> **DESCRIPTION OF THE TASK**:
Copy every entry exactly as given, minus the images.

> **RECORD EXTRACTS**:
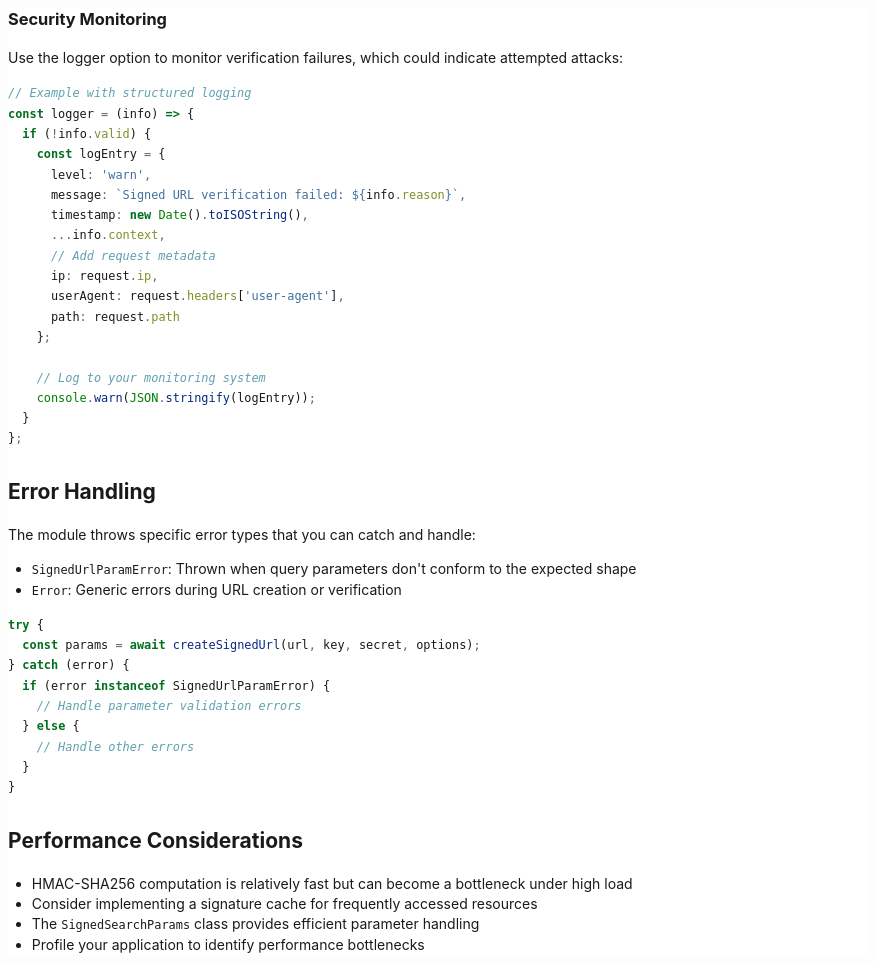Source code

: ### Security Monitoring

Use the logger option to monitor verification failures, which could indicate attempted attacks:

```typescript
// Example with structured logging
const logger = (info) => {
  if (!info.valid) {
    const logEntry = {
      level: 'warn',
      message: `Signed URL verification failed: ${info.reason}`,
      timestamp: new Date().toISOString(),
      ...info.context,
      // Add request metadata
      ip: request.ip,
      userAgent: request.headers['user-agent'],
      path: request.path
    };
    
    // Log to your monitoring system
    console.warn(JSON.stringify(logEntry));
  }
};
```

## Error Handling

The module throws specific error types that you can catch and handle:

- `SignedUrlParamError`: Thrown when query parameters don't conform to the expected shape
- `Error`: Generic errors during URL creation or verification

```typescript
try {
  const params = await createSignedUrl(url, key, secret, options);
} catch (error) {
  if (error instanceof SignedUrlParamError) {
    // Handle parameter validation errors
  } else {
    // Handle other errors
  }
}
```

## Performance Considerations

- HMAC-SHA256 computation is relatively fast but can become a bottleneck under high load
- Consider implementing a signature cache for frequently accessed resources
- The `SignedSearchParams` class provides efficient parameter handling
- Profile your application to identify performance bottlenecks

> **EXERCISE OUTPUT**:
Source code

: ### Security Monitoring

Use the logger option to monitor verification failures, which could indicate attempted attacks:

```typescript
// Example with structured logging
const logger = (info) => {
  if (!info.valid) {
    const logEntry = {
      level: 'warn',
      message: `Signed URL verification failed: ${info.reason}`,
      timestamp: new Date().toISOString(),
      ...info.context,
      // Add request metadata
      ip: request.ip,
      userAgent: request.headers['user-agent'],
      path: request.path
    };
    
    // Log to your monitoring system
    console.warn(JSON.stringify(logEntry));
  }
};
```

## Error Handling

The module throws specific error types that you can catch and handle:

- `SignedUrlParamError`: Thrown when query parameters don't conform to the expected shape
- `Error`: Generic errors during URL creation or verification

```typescript
try {
  const params = await createSignedUrl(url, key, secret, options);
} catch (error) {
  if (error instanceof SignedUrlParamError) {
    // Handle parameter validation errors
  } else {
    // Handle other errors
  }
}
```

## Performance Considerations

- HMAC-SHA256 computation is relatively fast but can become a bottleneck under high load
- Consider implementing a signature cache for frequently accessed resources
- The `SignedSearchParams` class provides efficient parameter handling
- Profile your application to identify performance bottlenecks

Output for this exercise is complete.